HMM/State Space Model with unobserved outcome


I’ve been trying to figure this out for quite a few days now but I still couldn’t find a definitive answer.

I am trying to fit an HMM/State Space Model model where there are binary outcomes but one of the outcomes is unobserved.

Suppose you want opinions on how satisfied students are with their education. To attract responses, you are giving away free lunch boxes. You have 100 lunch boxes. In order for people to get lunch boxes, they will have to fill out a short survey. However, you do not know how many people walked by your table and decided not to pick up a lunch box thus you do not have any information about them.
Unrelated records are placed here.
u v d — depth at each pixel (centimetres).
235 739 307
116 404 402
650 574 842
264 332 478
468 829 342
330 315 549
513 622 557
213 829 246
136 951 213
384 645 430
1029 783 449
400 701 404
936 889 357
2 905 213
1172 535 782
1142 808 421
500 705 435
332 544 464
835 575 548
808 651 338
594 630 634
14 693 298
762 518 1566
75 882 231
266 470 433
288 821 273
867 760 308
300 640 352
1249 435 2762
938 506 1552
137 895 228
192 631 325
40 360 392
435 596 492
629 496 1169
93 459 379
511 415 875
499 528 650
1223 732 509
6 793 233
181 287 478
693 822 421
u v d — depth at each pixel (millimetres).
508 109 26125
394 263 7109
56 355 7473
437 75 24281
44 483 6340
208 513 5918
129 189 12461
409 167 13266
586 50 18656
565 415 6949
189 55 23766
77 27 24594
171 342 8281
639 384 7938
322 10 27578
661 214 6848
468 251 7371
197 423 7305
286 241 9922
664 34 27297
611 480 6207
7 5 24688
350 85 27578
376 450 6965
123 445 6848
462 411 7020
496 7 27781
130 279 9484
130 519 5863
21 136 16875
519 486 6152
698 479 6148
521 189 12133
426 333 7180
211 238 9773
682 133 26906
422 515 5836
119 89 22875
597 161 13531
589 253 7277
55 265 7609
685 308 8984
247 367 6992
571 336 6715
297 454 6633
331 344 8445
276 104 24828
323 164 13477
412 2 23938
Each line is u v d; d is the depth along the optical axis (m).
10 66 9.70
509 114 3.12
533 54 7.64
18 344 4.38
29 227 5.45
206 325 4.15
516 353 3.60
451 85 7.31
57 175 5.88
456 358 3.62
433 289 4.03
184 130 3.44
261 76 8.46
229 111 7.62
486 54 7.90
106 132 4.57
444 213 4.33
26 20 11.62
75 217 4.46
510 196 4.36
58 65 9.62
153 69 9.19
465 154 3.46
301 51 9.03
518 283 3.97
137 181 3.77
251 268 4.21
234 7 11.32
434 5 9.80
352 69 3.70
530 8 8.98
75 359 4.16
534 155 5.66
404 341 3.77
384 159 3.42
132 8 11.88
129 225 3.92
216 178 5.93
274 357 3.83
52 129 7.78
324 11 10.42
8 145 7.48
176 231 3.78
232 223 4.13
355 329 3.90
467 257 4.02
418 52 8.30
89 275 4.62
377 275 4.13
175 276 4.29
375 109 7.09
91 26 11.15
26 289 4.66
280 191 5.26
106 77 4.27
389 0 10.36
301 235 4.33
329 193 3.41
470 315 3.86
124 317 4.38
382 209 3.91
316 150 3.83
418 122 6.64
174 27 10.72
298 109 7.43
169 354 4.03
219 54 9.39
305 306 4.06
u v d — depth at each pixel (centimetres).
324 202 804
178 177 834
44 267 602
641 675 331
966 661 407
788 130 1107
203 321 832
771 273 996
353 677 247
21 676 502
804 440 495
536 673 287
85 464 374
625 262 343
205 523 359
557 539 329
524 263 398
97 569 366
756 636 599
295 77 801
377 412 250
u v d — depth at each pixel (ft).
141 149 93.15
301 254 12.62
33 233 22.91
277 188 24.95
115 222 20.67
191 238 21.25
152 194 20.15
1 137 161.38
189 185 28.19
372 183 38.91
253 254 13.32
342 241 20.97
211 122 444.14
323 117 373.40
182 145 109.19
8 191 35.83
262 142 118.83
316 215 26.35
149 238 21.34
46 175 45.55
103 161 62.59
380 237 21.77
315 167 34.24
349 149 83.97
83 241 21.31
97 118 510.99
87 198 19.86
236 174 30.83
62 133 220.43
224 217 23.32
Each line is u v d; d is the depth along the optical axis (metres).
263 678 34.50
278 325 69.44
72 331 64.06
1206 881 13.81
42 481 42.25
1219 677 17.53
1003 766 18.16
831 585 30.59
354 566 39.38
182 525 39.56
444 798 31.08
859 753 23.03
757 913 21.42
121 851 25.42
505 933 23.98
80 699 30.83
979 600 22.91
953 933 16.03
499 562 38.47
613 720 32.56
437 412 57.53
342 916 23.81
So essentially, you have 100 observations, all of which are 1 in your logit/probit model and you have some information about them. You do not know how many 0s are there in your model, it could be 100, or 10,000.

How should I write the model block in stan? I could write something like

decision ~ normal( +, sigma_d);
satisfaction ~ normal(decison +, sigma_s);

In this model, I know satisfaction has 100 rows as I have 100 surveys on hand. I know there are 100 rows of decisions which are 1(decided to take survey & take lunch box), but I do not know how many 0s(or how many total rows to assign to decision) there are and thus do not know how to code it in Stan. The ultimate goal is to realize all students’ satisfaction with education, but again suppose we do not know how many students there are, is there a way to model it?

One way to do it is to give it a ridiculous amount of rows(say 1 million), and stop when we have 100 1s in the decision. I am not sure but I have a feeling that I won’t be able to extract the true opinion in students if I do this. Also, I didn’t find where to put such codes in Stan.

Any comments/suggestions will be greatly appreciated!


Seems like you don’t know anything about non respondents, which makes it kind of hard?

e.g My girlfriend likes anchovies. Do I like anchovies? Maybe I’m missing something?

1 Like

Thanks for your response, Charles!

That’s correct. I don’t know anything, even the exact number of people who chose not to participate. I understand it’s a difficult scenario intuition-wise, but is it possible to do modeling-wise?

It’s actually a quite common scenario, you only observe who chose to participate, but you don’t even know how many potential participants there are. E.g, you are a fast-food restaurant in a shopping mall. You only observe people who bought food from you, but you don’t even know how many people have considered/walked by you, yet you still want to know the dining preference of all the shoppers.

Sure, but unless you know or assume something then there’s just no extra information to improve the estimate beyond your observations…

Perhaps you could have a prior on the non-response rate and marginalise over that. Meanwhile you could still say something about your model conditional on any particular value of the prior.

As others have said if your response rate might be 0.0001% and you want to infer something about the population from your sample then you just can’t. At least with a prior you may be able to make statements regarding to which non response rate some thing is true or some condition holds.